* _Задания_
1 – Сколько дней рассказчик провел в инфекционном бараке районной больницы, согласно тексту об одиночестве?
2 – Скопируйте из текста об одиночестве фрагмент от слов "Одиночество... Кто-то страдает" до слов "хотя и остро." включительно.
3 – Перескажите короче, в виде списка, абзац текста об одиночестве, начинающийся словами «Потянуло, словно на прощанье», сохранив его основные факты.

* _Текст для чтения_
>>>>

Одиночество... Кто-то страдает от него всю жизнь и избавиться не может, а кто-то всю жизнь к нему стремится и никак не может обрести. Я в детстве, лет в 10 от его, одиночества, мучительного влияния прививку получил и потом, если и доставало оно меня, то недолго, хотя и остро.
Заболел тогда скарлатиной и провёл 42 дня в инфекционном бараке (так тогда говорили — барак) районной больницы. Здоровым уже, в сущности, просто карантин был такой громадный. В палате коек на 10 лежал всё время один, и выдерживать такое было так тяжко, что впору и сбежать. Выручили меня книги. Особенно одна, которая не просто запомнилась, но и осталась главной книгой детства: “Два капитана” Вениамина Каверина. Я и сейчас её помню до мелких деталей. Перечитывать потом опасался, чтобы не испортить впечатления... Поразительно, что судьба потом дважды свела меня с автором книги. В первый раз на странице газеты “Труд”, где были напечатаны имена победителей конкурса на лучший рассказ, а второй в писательском доме в посёлке Комарово под Ленинградом. И смотрел я тогда на маленького, сухонького, краснолицего старичка взглядом из детства — как на чудо! И не верил в глубине души, что именно он, вот он, ту, великую для меня, книгу написал... Подумывал подойти, познакомиться, историю эту немудрёную рассказать, но так и не решился. Сложное какое-то чувство удерживало — и почтение огромное, давнее, с которым я долгие годы жил, и, опять же, разочарования страх. Напрасно не подошёл — ведь ему-то, Каверину, наверняка приятно бы было...

* * *

Потянуло, словно на прощанье, прочитать кое-что из вещей собственных, давних уже, биографических — детство, с первых воспоминаний начиная, отрочество, юность... Поразительное впечатление! Перерождаешься, тем самым, немыслимо давним становясь. Какое-то преодоление времени получается, пусть и недолгое, при чтении лишь. А ещё и энергия, когда-то тобой в текст вложенная, вливается в тебя, молодит, бодрит, пацаном босоногим, неуёмным делает. Чудо, в сущности...

<<<<

* _Раздел данных_
>>>>

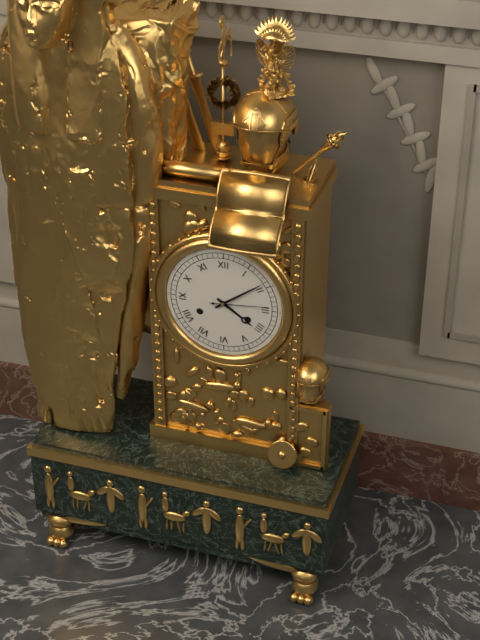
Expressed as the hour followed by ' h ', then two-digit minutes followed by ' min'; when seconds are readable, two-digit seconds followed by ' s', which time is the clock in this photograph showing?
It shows 4 h 09 min 14 s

<<<<

* _Ответы к заданиям_
1 – 42 дня.

2 –
Одиночество... Кто-то страдает от него всю жизнь и избавиться не может, а кто-то всю жизнь к нему стремится и никак не может обрести. Я в детстве, лет в 10 от его, одиночества, мучительного влияния прививку получил и потом, если и доставало оно меня, то недолго, хотя и остро.

3 –
- Захотелось, словно на прощание, перечитать собственные давние биографические вещи о детстве, отрочестве и юности.
- Впечатление от чтения поразительное: будто перерождаешься и становишься немыслимо давним.
- Пока длится чтение, получается недолгое преодоление времени.
- Энергия, когда-то вложенная в текст, возвращается, молодит и бодрит.